Most of those present appeared comfortable with letting the sharpshooter-centered team go, but were less enthusiastic about the possibility of moving officers based at junior and senior high schools.
Viscusi said the school districts could hire off-duty cops to perform that function, but Town Councilman John Sentz responded: "The idea for the SRO program is to have the officer go in and develop relationships with the students, so just bringing in off-duty officers kind of defeats the whole purpose."
A steering committee, made up of the leaders of the seven budget subcommittees, three Town Council members and three residents representing the public, is to submit cost-cutting and revenue-raising recommendations to the council by mid-December. The subcommittees are to give recommendations to the steering committee by the middle of next month.

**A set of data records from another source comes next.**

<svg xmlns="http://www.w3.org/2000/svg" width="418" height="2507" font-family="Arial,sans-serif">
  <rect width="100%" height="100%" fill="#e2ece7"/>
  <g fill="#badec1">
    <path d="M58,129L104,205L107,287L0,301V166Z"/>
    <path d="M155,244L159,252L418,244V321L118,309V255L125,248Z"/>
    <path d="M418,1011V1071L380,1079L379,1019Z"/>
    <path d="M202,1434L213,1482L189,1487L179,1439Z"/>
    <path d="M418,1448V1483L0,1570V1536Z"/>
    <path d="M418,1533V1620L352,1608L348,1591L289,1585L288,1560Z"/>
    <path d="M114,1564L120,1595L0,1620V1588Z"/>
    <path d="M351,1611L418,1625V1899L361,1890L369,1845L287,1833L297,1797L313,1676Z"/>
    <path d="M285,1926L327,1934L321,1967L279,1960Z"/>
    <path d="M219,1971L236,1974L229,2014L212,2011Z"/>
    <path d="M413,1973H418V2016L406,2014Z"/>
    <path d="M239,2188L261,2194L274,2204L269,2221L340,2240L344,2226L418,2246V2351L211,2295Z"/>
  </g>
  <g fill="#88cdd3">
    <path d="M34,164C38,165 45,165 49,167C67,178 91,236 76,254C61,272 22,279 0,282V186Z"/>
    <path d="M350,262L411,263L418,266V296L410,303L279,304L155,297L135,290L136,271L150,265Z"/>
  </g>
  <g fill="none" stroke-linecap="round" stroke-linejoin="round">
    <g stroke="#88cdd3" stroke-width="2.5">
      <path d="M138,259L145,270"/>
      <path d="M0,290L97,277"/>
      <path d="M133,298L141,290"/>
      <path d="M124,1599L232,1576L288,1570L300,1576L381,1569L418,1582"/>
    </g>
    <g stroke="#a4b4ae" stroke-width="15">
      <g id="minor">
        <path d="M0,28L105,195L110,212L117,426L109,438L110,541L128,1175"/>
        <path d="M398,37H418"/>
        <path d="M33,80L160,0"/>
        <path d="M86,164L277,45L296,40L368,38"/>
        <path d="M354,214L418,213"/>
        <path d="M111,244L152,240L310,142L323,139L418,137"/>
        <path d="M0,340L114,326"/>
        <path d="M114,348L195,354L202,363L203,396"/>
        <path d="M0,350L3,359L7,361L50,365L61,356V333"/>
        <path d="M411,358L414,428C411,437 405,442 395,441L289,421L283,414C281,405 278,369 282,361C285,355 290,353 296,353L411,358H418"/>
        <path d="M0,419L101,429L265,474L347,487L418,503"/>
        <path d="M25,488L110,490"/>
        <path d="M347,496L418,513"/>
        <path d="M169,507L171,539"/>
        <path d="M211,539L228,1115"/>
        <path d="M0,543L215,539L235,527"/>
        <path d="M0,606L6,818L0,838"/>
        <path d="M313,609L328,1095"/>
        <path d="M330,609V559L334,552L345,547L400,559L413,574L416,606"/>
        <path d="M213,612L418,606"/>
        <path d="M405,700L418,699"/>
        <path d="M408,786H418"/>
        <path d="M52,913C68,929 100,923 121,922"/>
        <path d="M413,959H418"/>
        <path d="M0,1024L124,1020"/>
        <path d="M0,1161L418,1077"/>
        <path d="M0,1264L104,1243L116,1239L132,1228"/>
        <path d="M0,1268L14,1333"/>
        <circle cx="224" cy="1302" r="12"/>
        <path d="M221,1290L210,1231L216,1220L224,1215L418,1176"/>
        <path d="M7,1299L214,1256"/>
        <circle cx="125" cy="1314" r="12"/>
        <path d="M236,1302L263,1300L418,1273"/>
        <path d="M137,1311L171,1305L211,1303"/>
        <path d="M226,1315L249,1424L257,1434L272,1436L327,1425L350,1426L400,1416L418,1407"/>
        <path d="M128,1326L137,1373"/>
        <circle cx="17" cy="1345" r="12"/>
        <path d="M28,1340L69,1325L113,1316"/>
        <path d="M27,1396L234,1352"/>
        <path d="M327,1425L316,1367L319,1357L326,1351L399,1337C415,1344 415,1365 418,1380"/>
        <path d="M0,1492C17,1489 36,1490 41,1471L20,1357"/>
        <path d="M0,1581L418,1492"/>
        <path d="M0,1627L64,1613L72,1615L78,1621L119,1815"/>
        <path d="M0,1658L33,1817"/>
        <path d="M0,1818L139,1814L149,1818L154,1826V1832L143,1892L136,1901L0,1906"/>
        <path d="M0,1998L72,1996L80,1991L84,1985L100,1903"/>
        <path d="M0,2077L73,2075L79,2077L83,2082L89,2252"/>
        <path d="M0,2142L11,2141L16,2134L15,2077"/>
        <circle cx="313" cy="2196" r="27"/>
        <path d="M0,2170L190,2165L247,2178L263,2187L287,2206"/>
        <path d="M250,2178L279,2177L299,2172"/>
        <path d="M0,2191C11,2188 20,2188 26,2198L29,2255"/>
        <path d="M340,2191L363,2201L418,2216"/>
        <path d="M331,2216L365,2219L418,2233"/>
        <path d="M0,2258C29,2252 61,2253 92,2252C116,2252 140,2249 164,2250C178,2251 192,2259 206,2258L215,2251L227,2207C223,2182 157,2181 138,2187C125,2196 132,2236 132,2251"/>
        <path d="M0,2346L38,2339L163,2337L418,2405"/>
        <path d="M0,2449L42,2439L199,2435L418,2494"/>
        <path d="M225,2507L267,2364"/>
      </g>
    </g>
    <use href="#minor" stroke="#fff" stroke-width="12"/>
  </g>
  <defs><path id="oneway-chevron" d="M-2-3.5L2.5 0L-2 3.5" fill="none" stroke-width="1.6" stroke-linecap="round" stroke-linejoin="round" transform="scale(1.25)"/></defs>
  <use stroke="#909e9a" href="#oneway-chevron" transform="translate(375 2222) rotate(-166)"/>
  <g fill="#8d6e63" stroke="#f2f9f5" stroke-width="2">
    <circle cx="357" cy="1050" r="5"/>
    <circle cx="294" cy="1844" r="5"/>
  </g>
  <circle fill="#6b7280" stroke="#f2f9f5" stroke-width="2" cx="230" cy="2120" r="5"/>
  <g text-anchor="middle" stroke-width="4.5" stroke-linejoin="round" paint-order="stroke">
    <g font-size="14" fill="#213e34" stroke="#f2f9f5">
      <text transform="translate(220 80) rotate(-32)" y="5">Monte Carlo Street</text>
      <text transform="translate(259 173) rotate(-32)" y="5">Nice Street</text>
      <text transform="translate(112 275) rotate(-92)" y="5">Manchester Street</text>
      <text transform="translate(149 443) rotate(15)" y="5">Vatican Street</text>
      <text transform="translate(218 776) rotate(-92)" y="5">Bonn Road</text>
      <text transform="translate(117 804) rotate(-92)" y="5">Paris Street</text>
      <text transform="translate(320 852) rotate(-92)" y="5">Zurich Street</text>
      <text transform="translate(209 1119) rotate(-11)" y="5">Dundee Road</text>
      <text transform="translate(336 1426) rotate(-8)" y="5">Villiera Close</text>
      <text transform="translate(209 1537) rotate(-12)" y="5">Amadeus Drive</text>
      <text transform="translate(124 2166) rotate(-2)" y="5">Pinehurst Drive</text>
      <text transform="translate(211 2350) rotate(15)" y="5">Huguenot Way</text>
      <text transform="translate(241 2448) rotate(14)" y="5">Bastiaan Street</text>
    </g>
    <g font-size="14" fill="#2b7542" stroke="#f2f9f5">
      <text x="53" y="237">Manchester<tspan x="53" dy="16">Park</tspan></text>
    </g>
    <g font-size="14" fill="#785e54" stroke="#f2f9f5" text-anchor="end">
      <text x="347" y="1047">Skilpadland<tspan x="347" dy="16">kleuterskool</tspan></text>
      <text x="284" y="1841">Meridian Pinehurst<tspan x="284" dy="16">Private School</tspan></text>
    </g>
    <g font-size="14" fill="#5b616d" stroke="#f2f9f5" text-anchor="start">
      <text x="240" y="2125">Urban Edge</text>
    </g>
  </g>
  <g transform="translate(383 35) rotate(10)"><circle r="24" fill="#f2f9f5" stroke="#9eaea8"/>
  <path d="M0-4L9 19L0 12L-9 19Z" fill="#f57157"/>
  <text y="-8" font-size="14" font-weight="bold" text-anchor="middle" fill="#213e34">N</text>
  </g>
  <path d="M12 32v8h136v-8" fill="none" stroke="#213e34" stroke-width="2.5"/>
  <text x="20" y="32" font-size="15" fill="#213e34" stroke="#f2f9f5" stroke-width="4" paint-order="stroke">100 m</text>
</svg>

Most of the talk during a meeting Thursday centered on money-saving measures and fee increases. But there appears to be a good chance at least one subcommittee would broach the idea of a tax increase in its final report.
This summer the town council adopted a half-cent sales tax hike to help close predicted $15 million budget shortfalls over the next five years, but the body reversed it following a public outcry and referendum drive.
Johnna Switzer, chairwoman of the fire department budget subcommittee, said her group was likely to back a dedicated public safety tax in its recommendations, though they had not decided whether it should be in the form of a sales or property tax.
Among the money-saving items she said might come forward included one simple declaration: "no more free annexations." The town began waiving annexation fees for some unincorporated county islands after those residents were notified they would be losing their service from Rural/Metro Corp.
One recommendation the police committee will probably pursue could affect the fire department as well; lobbying for the creation of a countywide-911 dispatch center. Some say the idea could be funded by a surcharge on cell phone bills, relieving the public service agencies of having to foot that bill.
Jim Bilas, chairman of the community services subcommittee, said a tax increase was among the options his committee may recommend, though he could not say which ones might make the cut.
What he said is developing is a philosophy that residents should foot more of the overall cost for the town's parks and recreation programs. The idea would be to keep the programs affordable enough for those who want to get involved in sports and other activities before moving on to private-sector options if they want to take it to the next level.
"We don't want to be the be-all end-all, we want to be the starting point of the process," he said.
James Flanagan, chair of the administrative services subcommittee, said his group is still strongly considering a rollback of employee salaries, as well as looking for a less-expensive health insurance plan. Moving the town's election cycle from odd to even years, allowing the town to piggyback with state and national elections, could also be suggested.
Councilman Steve Urie, who represents the council on the steering committee, along with Sentz and Councilwoman Jenn Daniels, said Gilbert should look at having private contractor collect its sales tax revenue, which Bullhead City recently started doing. Urie said officials could track receipts and catch errors much more quickly that way.
Other budgetary areas and the possible recommendations mentioned for them include:
Public works: Charging for bulk trash pickup. Having residents leave trash cans on one side of the street or the other to shorten trips. Reduce the amount of town vehicles and encouraging residents to pay utility bills online.
Development services: Revamp and streamline the business permitting process, reviewing how vigorously code compliance cases should be prosecuted.
Capital projects and development fees: Sell off excess property and invest the town's $336 million cash reserves in a higher-interest account.
The steering committee's next meeting will be 5 p.m. Nov. 5. Upcoming meeting dates for the subcommittees are available through the town Web site at www.ci.gilbert.az.us.